[Opening Records for the task section]

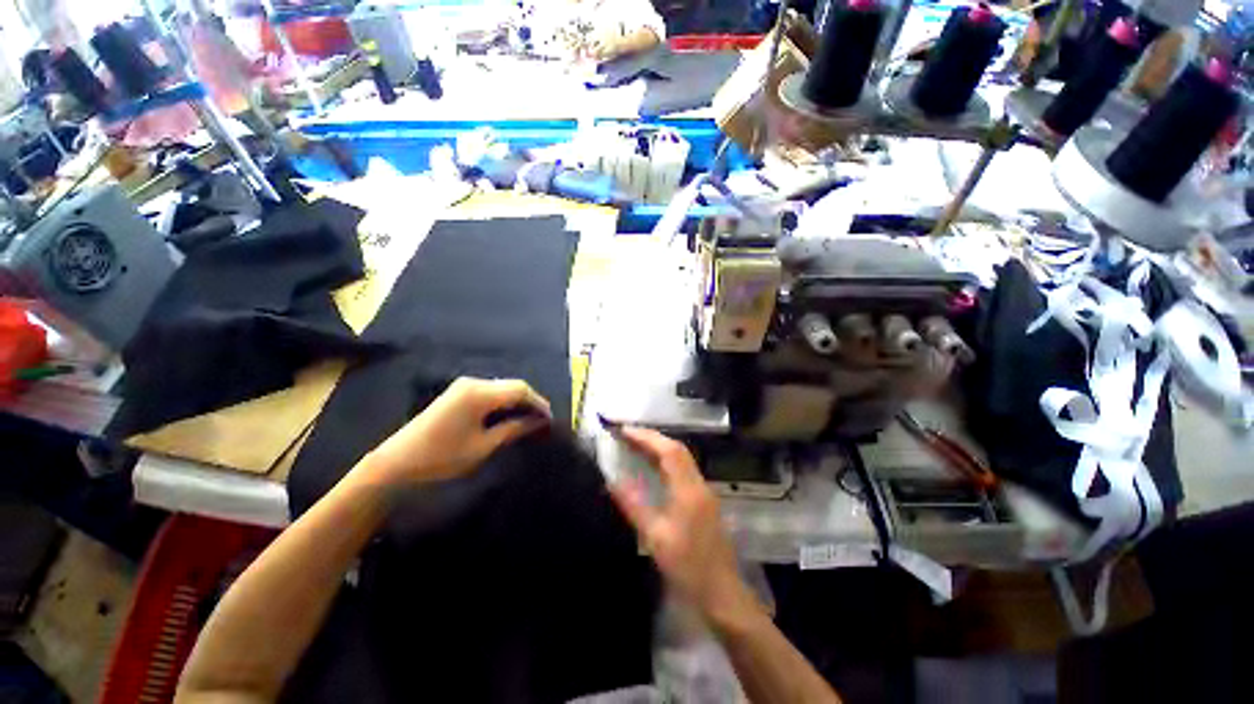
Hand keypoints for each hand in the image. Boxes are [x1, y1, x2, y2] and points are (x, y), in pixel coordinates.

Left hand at [359, 377, 550, 487]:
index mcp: (479, 393)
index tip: (550, 419)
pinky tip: (508, 416)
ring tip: (528, 420)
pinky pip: (489, 392)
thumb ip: (513, 429)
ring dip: (517, 402)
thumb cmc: (441, 458)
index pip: (520, 389)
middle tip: (541, 421)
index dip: (539, 402)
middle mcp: (472, 383)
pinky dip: (503, 403)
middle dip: (530, 401)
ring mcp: (462, 386)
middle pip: (512, 385)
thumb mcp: (483, 447)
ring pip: (501, 388)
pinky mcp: (457, 394)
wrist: (395, 465)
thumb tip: (538, 422)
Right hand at [609, 427, 757, 621]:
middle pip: (677, 450)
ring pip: (682, 458)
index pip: (669, 451)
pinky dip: (666, 461)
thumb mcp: (655, 537)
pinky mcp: (704, 500)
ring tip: (636, 444)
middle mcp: (699, 484)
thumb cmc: (688, 568)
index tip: (624, 431)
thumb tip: (612, 481)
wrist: (722, 593)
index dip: (646, 437)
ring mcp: (704, 491)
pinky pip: (683, 470)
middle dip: (652, 438)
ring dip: (659, 447)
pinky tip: (653, 467)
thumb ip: (634, 505)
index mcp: (689, 491)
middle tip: (627, 434)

[Closing Records for the task section]

Only the lines that contain the word "hand" should be copied from the material.

Hand keypoints for each hand in the image. Boxes are [x1, y1, x2, y2] and points are (x, y), in pixel coordinates.
Left hand at [359, 377, 550, 487]:
Right hand at [609, 427, 757, 621]:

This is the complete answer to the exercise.